Exercise: Where the records hold the string "استان", show the whole line it sits on.
◆ ◆ ◆ ◆
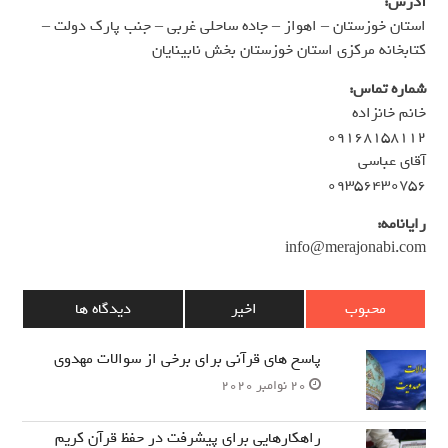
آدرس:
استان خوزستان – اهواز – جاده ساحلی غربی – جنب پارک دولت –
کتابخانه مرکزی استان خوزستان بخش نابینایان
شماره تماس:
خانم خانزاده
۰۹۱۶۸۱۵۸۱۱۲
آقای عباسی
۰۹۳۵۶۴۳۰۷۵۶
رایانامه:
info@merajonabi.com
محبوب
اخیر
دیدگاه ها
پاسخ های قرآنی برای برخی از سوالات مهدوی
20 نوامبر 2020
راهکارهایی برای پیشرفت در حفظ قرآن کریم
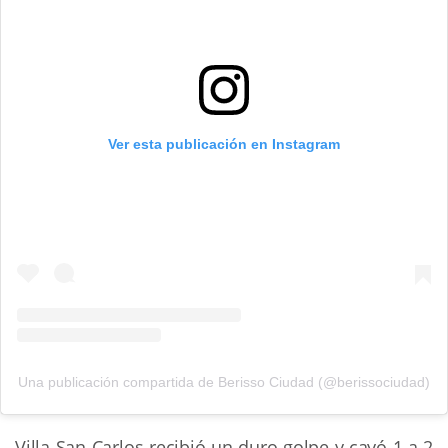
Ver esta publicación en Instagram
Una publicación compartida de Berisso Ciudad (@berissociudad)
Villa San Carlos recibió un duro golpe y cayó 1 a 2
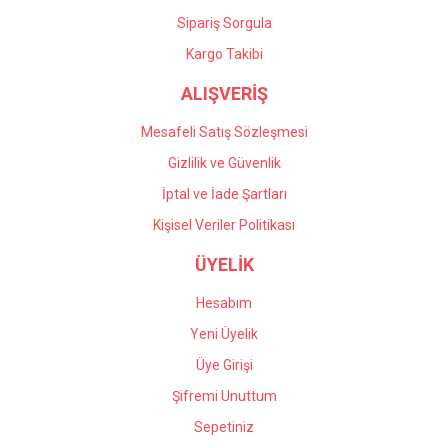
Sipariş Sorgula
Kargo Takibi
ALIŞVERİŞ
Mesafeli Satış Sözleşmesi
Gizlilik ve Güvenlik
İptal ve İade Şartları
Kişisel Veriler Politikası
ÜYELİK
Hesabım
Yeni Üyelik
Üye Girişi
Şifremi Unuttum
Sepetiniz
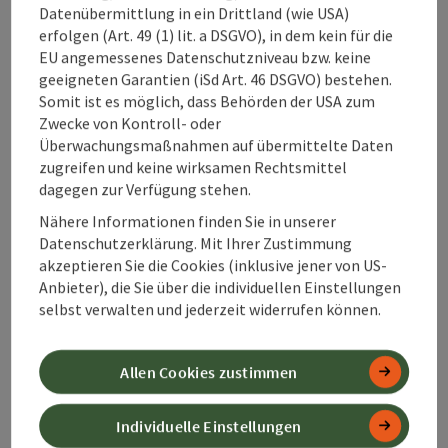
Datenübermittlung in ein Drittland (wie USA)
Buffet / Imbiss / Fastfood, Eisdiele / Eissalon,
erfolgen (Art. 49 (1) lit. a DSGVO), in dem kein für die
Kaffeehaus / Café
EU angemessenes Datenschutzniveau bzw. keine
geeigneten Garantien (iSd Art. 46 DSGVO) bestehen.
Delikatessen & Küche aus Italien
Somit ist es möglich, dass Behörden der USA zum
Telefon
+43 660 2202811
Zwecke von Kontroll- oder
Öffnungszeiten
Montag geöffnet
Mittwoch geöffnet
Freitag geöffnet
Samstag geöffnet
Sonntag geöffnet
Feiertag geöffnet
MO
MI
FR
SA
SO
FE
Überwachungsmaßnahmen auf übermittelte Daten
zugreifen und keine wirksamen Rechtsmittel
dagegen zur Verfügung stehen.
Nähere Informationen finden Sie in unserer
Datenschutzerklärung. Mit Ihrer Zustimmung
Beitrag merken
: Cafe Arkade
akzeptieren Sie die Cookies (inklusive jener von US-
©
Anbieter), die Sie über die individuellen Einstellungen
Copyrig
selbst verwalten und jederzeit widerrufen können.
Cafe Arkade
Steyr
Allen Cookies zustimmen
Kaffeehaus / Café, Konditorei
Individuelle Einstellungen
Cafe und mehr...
◆ ◆ ◆ ◆
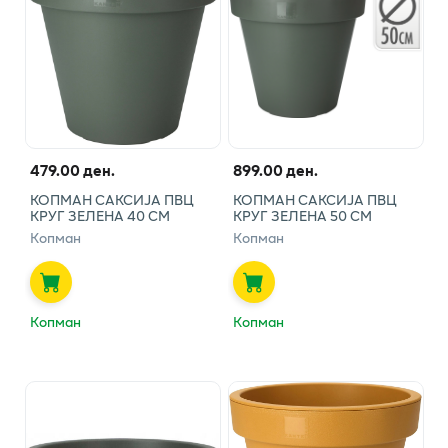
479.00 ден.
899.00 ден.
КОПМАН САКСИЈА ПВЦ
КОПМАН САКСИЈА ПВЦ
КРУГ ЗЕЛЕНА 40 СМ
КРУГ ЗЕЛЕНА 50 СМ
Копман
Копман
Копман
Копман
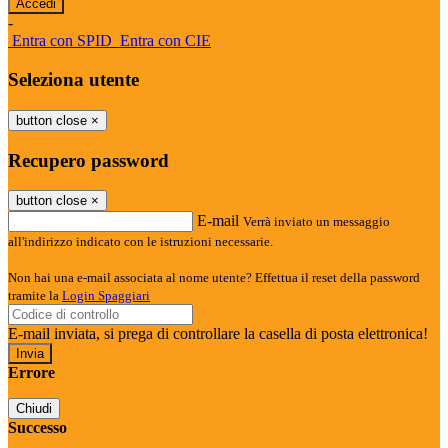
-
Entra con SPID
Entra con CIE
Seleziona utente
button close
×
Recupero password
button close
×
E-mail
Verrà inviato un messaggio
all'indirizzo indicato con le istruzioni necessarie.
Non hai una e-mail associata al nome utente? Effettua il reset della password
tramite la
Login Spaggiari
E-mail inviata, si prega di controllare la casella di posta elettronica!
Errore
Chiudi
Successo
◆ ◆ ◆ ◆
Worked solution:
استان خوزستان – اهواز – جاده ساحلی غربی – جنب پارک دولت –
کتابخانه مرکزی استان خوزستان بخش نابینایان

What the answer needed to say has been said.